More On The E2
So like I said in a previous post, the “stereochemistry” of the E2 reaction is “anti”. That means that whenever were doing an elimination through the E2 pathway, the hydrogen we’re removing is anti (180 degrees) to the orientation of the leaving group.
So what does that actually mean? Let’s look at a concrete example: cyclohexane rings.
As you know, groups attached to a cyclohexane ring can exist in one of two positions: the axial position (in which it points straight up or down) or in the equatorial position (where it points “somewhat up” or “somewhat down”)..
Look at bromine when it’s in the equatorial position, below. What do you notice? (hint: look at the red bonds)
No matter what, there’s no way a hydrogen can align itself “anti” to the C-Br bond.Therefore elimination cannot occur.
Compare that to the situation where Br is axial. In this case, we see that there are two C-H bonds that are “anti” to the C-Br bond, and therefore elimination can occur here.
That’s the first big lesson here.
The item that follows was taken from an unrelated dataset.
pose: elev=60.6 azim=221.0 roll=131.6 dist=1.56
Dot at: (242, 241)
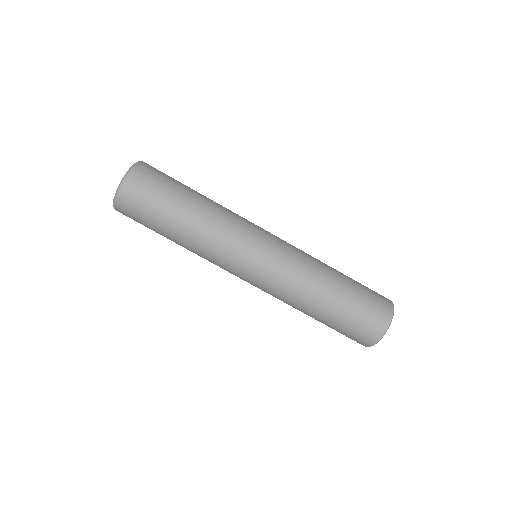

Eliminations on a cyclohexane can only occur when the leaving group is axial.
OK. Let’s look at a slightly different situation.
Look at this molecule: trans-1-bromo-2-methylcyclohexane. What elimination reactions can it undergo?
Well, first, we draw it in a chair so that the bromine is axial.
Now let’s look at the possibilities.
- In order to form a double bond, we MUST remove a proton from the carbon next door to the Br (either a or c)
- Furthermore, the H that we remove must be *anti* to the leaving group.
- So since our Br is axial, down – the H that we remove must be axial, up.
- BUUUUT, when we compare the “axial, up” positions of carbons A and C, only C has a proton there. On carbon A, there’s a CH3 – which can’t be removed.
- So….. the elimination can ONLY occur between B and C. That means that we can ONLY form the product shown, because there’s no way to have an “anti” arrangement of the H on carbonA with the Br on carbon B.
[The “short cut” for figuring this out without drawing the chair, would be to notice that Br is a dash, and then EXAMINE carbon A and carbon C for a hydrogen that would be a wedge. Since we see that there is a “wedge” CH3 on carbon A, we rule out forming the alkene here.]
I can pretty much guarantee you’ll be asked to answer a question like this at some point. The E2 reaction is one of the most testable reactions you’ll learn. It incorporates so many components of all the concepts we’ve learned already. Learn it well…. and practice!